----- RECORDS SHOWN -----

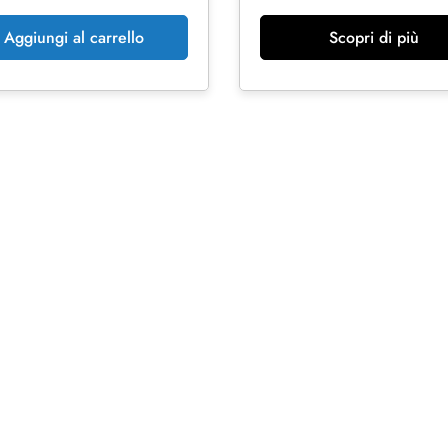
Scopri di più
Aggiungi al carrello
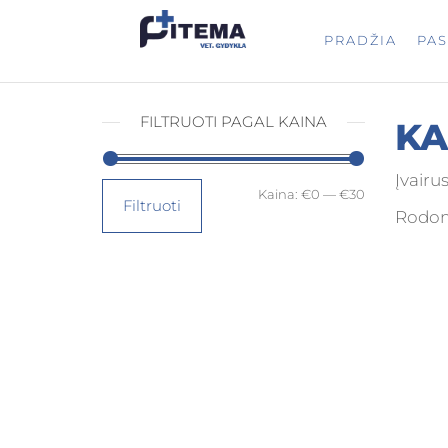
PITEMA.L
Veterinarijos
PRADŽIA
PA
gydykla
FILTRUOTI PAGAL KAINA
KA
Įvairu
Kaina:
€0
—
€30
Filtruoti
Rodomi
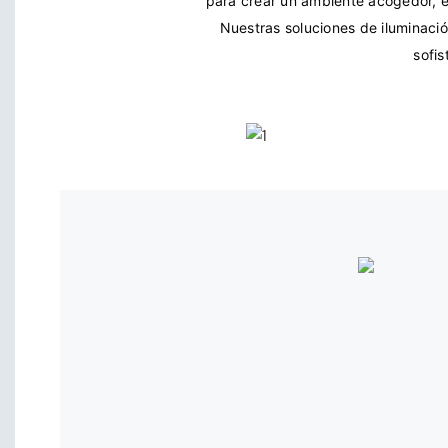
para crear un ambiente acogedor, en
Nuestras soluciones de iluminación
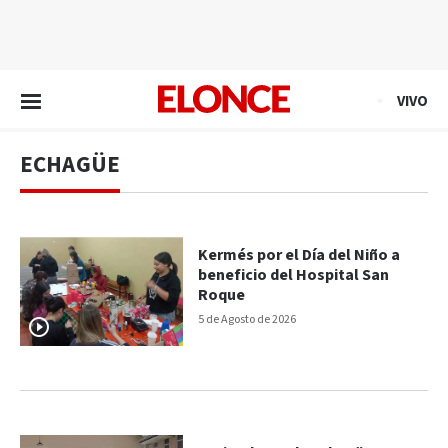
EN VIVO
VIVO
ECHAGÜE
Kermés por el Día del Niño a
beneficio del Hospital San
Roque
5 de Agosto de 2026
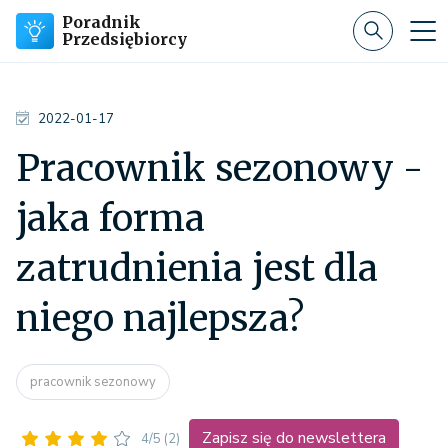
Poradnik
Przedsiębiorcy
2022-01-17
Pracownik sezonowy -
jaka forma
zatrudnienia jest dla
niego najlepsza?
pracownik sezonowy
Zapisz się do newslettera
4/5
(2)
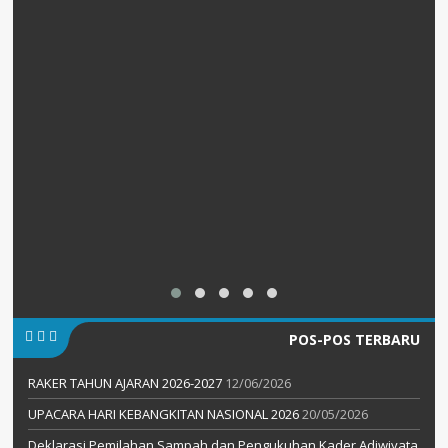
POS-POS TERBARU
RAKER TAHUN AJARAN 2026-2027
12/06/2026
UPACARA HARI KEBANGKITAN NASIONAL 2026
20/05/2026
Deklarasi Pemilahan Sampah dan Pengukuhan Kader Adiwiyata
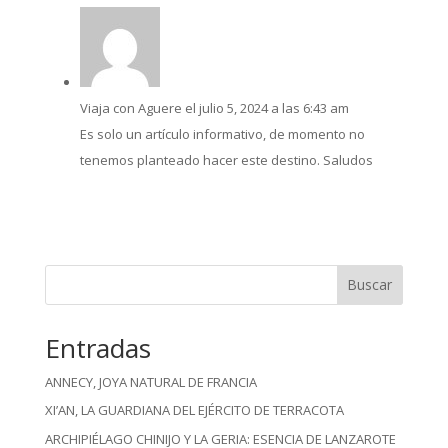
Viaja con Aguere
el julio 5, 2024 a las 6:43 am
Es solo un artículo informativo, de momento no
tenemos planteado hacer este destino. Saludos
Buscar
Entradas
ANNECY, JOYA NATURAL DE FRANCIA
XI’AN, LA GUARDIANA DEL EJÉRCITO DE TERRACOTA
ARCHIPIÉLAGO CHINIJO Y LA GERIA: ESENCIA DE LANZAROTE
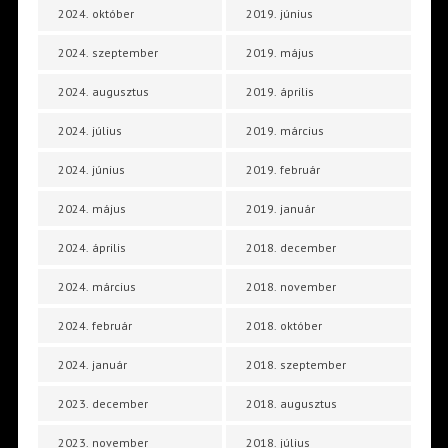
2024. október
2019. június
2024. szeptember
2019. május
2024. augusztus
2019. április
2024. július
2019. március
2024. június
2019. február
2024. május
2019. január
2024. április
2018. december
2024. március
2018. november
2024. február
2018. október
2024. január
2018. szeptember
2023. december
2018. augusztus
2023. november
2018. július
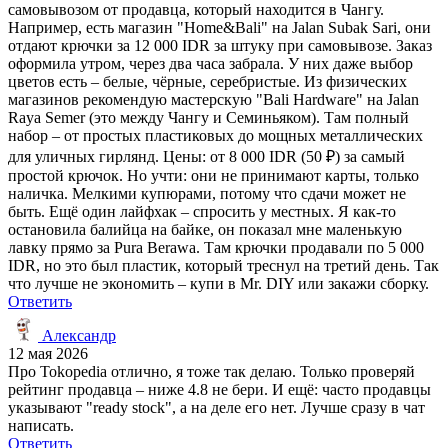
самовывозом от продавца, который находится в Чангу.
Например, есть магазин "Home&Bali" на Jalan Subak Sari, они
отдают крючки за 12 000 IDR за штуку при самовывозе. Заказ
оформила утром, через два часа забрала. У них даже выбор
цветов есть – белые, чёрные, серебристые. Из физических
магазинов рекомендую мастерскую "Bali Hardware" на Jalan
Raya Semer (это между Чангу и Семиньяком). Там полный
набор – от простых пластиковых до мощных металлических
для уличных гирлянд. Цены: от 8 000 IDR (50 ₽) за самый
простой крючок. Но учти: они не принимают карты, только
наличка. Мелкими купюрами, потому что сдачи может не
быть. Ещё один лайфхак – спросить у местных. Я как-то
остановила балийца на байке, он показал мне маленькую
лавку прямо за Pura Berawa. Там крючки продавали по 5 000
IDR, но это был пластик, который треснул на третий день. Так
что лучше не экономить – купи в Mr. DIY или закажи сборку.
Ответить
Александр
12 мая 2026
Про Tokopedia отлично, я тоже так делаю. Только проверяй
рейтинг продавца – ниже 4.8 не бери. И ещё: часто продавцы
указывают "ready stock", а на деле его нет. Лучше сразу в чат
написать.
Ответить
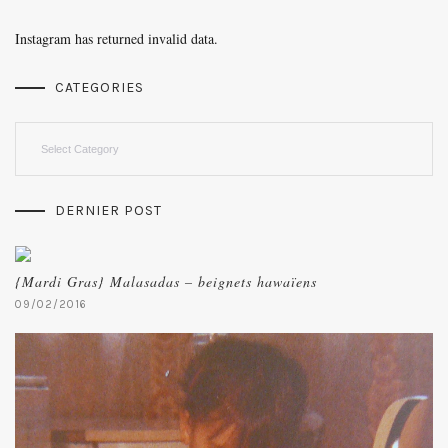
Instagram has returned invalid data.
CATEGORIES
Categories
DERNIER POST
{Mardi Gras} Malasadas – beignets hawaïens
09/02/2016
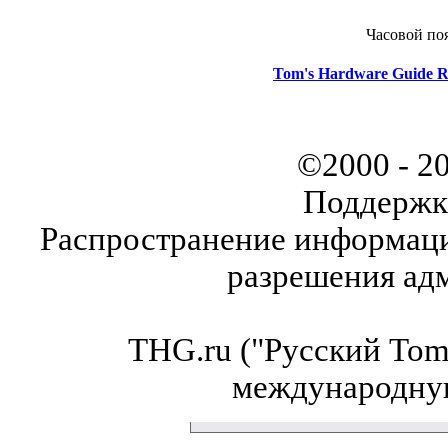
Часовой по
Tom's Hardware Guide R
©2000 - 2
Поддержк
Распространение информаци
разрешения ад
THG.ru ("Русский Tom'
международну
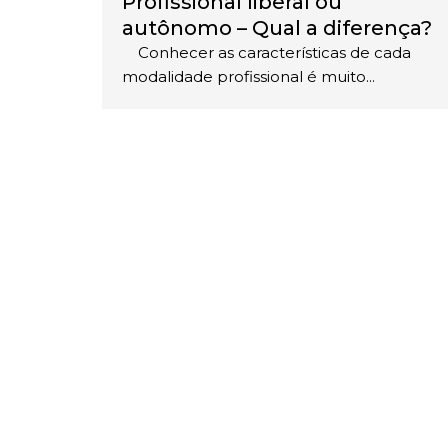
Profissional liberal ou
autônomo – Qual a diferença?
Conhecer as características de cada
modalidade profissional é muito...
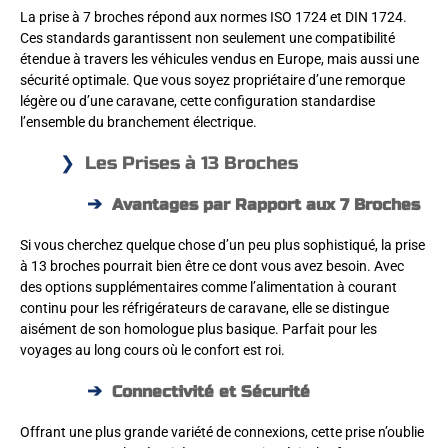
La prise à 7 broches répond aux normes ISO 1724 et DIN 1724.
Ces standards garantissent non seulement une compatibilité
étendue à travers les véhicules vendus en Europe, mais aussi une
sécurité optimale. Que vous soyez propriétaire d’une remorque
légère ou d’une caravane, cette configuration standardise
l’ensemble du branchement électrique.
Les Prises à 13 Broches
Avantages par Rapport aux 7 Broches
Si vous cherchez quelque chose d’un peu plus sophistiqué, la prise
à 13 broches pourrait bien être ce dont vous avez besoin. Avec
des options supplémentaires comme l’alimentation à courant
continu pour les réfrigérateurs de caravane, elle se distingue
aisément de son homologue plus basique. Parfait pour les
voyages au long cours où le confort est roi.
Connectivité et Sécurité
Offrant une plus grande variété de connexions, cette prise n’oublie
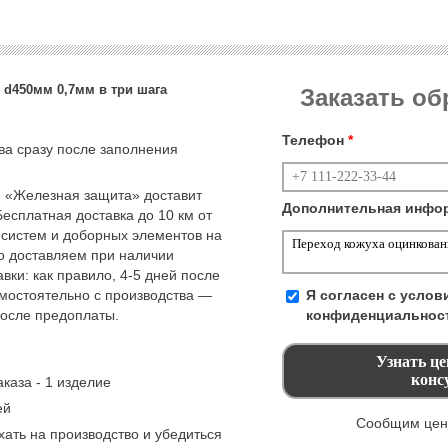
 d450мм 0,7мм в три шага
Заказать о
Телефон
*
тва сразу после заполнения
 «Железная защита» доставит
Дополнительная инфо
Бесплатная доставка до 10 км от
 систем и доборных элементов на
но доставляем при наличии
вки: как правило, 4-5 дней после
амостоятельно с производства —
Я согласен с усло
после предоплаты.
конфиденциальнос
каза - 1 изделие
ей
Сообщим цену
ать на производство и убедиться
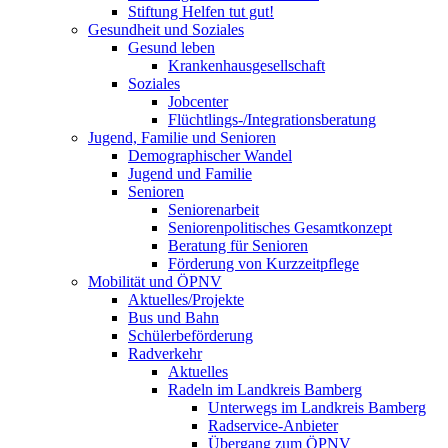
Stiftung Helfen tut gut!
Gesundheit und Soziales
Gesund leben
Krankenhausgesellschaft
Soziales
Jobcenter
Flüchtlings-/Integrationsberatung
Jugend, Familie und Senioren
Demographischer Wandel
Jugend und Familie
Senioren
Seniorenarbeit
Seniorenpolitisches Gesamtkonzept
Beratung für Senioren
Förderung von Kurzzeitpflege
Mobilität und ÖPNV
Aktuelles/Projekte
Bus und Bahn
Schülerbeförderung
Radverkehr
Aktuelles
Radeln im Landkreis Bamberg
Unterwegs im Landkreis Bamberg
Radservice-Anbieter
Übergang zum ÖPNV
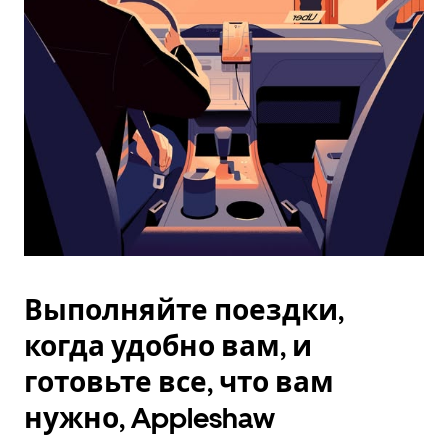
Esc.
Выполняйте поездки,
когда удобно вам, и
готовьте все, что вам
нужно, Appleshaw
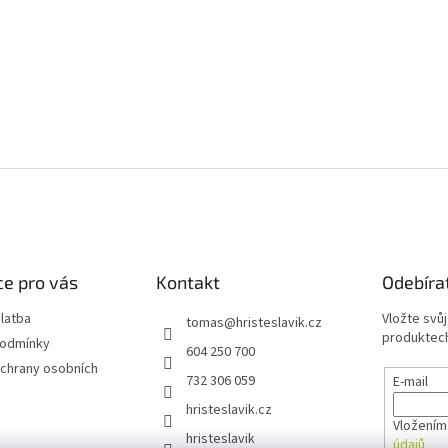
e pro vás
Kontakt
Odebíra
latba
Vložte svů
tomas
@
hristeslavik.cz
produktech
podmínky
604 250 700
chrany osobních
732 306 059
E-mail
hristeslavik.cz
Vložením
hristeslavik
údajů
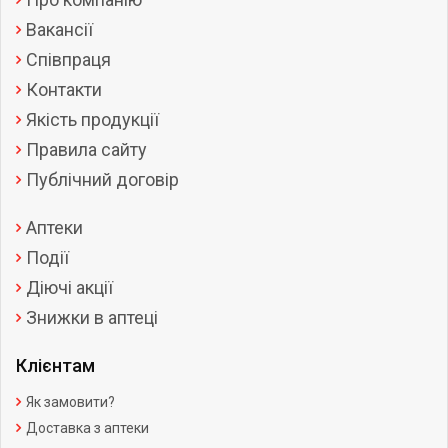
Вакансії
Співпраця
Контакти
Якість продукції
Правила сайту
Публічний договір
Аптеки
Події
Діючі акції
Знижки в аптеці
Клієнтам
Як замовити?
Доставка з аптеки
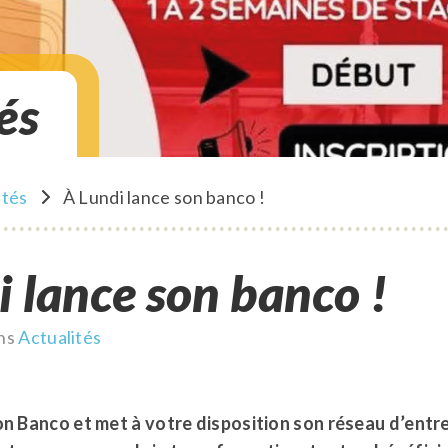
és
ités
À Lundi lance son banco !
di lance son banco !
ns
Actualités
on Banco et met à votre disposition son réseau d’entre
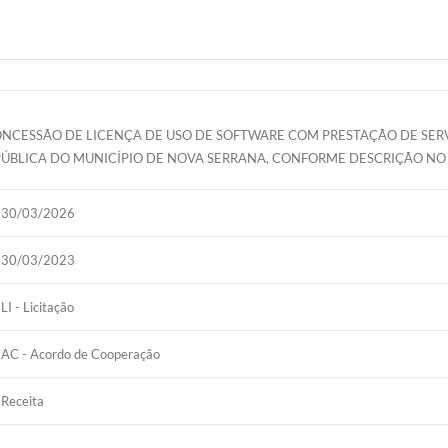
NCESSÃO DE LICENÇA DE USO DE SOFTWARE COM PRESTAÇÃO DE SER
PÚBLICA DO MUNICÍPIO DE NOVA SERRANA, CONFORME DESCRIÇÃO NO
30/03/2026
30/03/2023
LI - Licitação
AC - Acordo de Cooperação
Receita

-----

* WHAT THE TASK REQUIRES
Above are the records. Copy word for word only their lines from the one holding "modalidade profissional é muito..." through the one holding "à 13 broches pourrait", both included, and skip the images.

* COMPLETED TASK
modalidade profissional é muito...
La prise à 7 broches répond aux normes ISO 1724 et DIN 1724.
Ces standards garantissent non seulement une compatibilité
étendue à travers les véhicules vendus en Europe, mais aussi une
sécurité optimale. Que vous soyez propriétaire d’une remorque
légère ou d’une caravane, cette configuration standardise
l’ensemble du branchement électrique.
Les Prises à 13 Broches
Avantages par Rapport aux 7 Broches
Si vous cherchez quelque chose d’un peu plus sophistiqué, la prise
à 13 broches pourrait bien être ce dont vous avez besoin. Avec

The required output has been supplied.